TASK PROMPT: Reproduce the lines word for word, starting at the line that contains "scientific name: Blechnum sp." and stopping after the line that contains "locality: E. Afr.".

Data items
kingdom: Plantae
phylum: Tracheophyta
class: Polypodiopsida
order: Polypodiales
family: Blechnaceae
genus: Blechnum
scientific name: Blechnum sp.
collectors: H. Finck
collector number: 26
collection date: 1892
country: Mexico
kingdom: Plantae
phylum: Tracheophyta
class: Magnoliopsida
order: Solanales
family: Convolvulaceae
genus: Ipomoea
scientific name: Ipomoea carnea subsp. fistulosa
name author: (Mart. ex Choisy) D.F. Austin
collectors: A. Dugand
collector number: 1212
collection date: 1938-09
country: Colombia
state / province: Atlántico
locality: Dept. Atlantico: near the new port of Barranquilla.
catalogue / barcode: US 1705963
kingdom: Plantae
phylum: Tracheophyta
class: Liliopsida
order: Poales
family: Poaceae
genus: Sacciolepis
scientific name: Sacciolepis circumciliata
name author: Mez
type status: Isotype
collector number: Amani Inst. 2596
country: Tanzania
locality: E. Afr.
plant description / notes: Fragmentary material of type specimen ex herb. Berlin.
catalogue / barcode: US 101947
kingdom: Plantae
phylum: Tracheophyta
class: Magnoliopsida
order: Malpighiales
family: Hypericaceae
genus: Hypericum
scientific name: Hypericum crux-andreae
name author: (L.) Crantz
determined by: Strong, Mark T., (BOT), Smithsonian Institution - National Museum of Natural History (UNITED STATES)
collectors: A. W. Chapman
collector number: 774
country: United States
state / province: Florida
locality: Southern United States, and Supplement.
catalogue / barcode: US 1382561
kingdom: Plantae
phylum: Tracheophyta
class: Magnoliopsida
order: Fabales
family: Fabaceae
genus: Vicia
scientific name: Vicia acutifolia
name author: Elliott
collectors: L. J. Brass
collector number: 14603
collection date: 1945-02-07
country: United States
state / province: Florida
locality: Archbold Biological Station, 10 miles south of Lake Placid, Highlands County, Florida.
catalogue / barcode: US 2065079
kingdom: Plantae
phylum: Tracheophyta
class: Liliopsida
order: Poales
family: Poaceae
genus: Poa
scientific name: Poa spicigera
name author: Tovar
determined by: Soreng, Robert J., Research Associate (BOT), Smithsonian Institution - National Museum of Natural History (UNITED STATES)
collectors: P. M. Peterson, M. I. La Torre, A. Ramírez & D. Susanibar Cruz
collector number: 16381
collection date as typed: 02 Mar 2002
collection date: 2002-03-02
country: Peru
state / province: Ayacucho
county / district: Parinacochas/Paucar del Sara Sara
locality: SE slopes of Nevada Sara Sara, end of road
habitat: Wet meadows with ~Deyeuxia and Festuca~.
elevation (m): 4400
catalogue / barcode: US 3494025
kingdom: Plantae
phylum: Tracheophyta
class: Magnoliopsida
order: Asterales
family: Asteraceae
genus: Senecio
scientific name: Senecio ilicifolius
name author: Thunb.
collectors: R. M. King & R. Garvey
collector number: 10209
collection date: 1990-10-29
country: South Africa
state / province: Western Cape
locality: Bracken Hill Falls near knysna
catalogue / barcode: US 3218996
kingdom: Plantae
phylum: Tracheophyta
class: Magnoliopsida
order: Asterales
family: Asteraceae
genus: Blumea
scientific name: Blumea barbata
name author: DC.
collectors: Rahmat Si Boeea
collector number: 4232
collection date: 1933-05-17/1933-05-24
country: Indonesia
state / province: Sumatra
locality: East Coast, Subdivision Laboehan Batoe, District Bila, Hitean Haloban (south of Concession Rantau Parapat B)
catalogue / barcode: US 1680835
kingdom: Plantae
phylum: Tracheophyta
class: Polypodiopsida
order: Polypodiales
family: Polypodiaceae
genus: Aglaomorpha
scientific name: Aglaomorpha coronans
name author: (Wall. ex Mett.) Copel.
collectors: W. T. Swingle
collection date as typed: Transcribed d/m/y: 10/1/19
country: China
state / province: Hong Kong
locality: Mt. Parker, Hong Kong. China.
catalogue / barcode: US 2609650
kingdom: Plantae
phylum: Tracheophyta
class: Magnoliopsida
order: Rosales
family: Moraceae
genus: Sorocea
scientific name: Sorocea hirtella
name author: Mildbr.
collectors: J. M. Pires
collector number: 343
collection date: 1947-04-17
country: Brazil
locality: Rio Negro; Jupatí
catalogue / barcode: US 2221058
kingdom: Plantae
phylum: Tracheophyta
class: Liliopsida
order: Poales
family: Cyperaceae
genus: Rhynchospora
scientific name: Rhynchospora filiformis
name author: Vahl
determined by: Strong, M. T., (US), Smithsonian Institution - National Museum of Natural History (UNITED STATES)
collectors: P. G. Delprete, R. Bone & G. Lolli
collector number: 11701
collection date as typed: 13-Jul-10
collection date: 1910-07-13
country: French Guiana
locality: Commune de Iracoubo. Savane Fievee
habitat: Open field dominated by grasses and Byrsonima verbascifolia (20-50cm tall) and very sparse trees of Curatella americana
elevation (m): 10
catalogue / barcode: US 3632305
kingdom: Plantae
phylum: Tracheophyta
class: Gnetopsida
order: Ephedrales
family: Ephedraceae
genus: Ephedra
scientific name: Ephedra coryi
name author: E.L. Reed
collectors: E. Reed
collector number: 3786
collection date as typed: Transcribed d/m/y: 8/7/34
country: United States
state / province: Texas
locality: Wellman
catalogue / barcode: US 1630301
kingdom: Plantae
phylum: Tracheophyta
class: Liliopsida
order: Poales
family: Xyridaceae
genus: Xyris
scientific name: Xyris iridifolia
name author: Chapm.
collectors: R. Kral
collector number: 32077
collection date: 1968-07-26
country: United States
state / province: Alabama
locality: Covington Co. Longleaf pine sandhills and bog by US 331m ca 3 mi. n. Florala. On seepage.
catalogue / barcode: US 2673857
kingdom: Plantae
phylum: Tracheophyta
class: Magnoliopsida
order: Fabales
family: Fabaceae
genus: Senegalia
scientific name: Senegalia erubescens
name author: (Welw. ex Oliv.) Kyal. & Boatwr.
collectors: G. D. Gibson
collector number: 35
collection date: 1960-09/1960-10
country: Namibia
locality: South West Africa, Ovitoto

THE RESPONSE:
scientific name: Blechnum sp.
collectors: H. Finck
collector number: 26
collection date: 1892
country: Mexico
kingdom: Plantae
phylum: Tracheophyta
class: Magnoliopsida
order: Solanales
family: Convolvulaceae
genus: Ipomoea
scientific name: Ipomoea carnea subsp. fistulosa
name author: (Mart. ex Choisy) D.F. Austin
collectors: A. Dugand
collector number: 1212
collection date: 1938-09
country: Colombia
state / province: Atlántico
locality: Dept. Atlantico: near the new port of Barranquilla.
catalogue / barcode: US 1705963
kingdom: Plantae
phylum: Tracheophyta
class: Liliopsida
order: Poales
family: Poaceae
genus: Sacciolepis
scientific name: Sacciolepis circumciliata
name author: Mez
type status: Isotype
collector number: Amani Inst. 2596
country: Tanzania
locality: E. Afr.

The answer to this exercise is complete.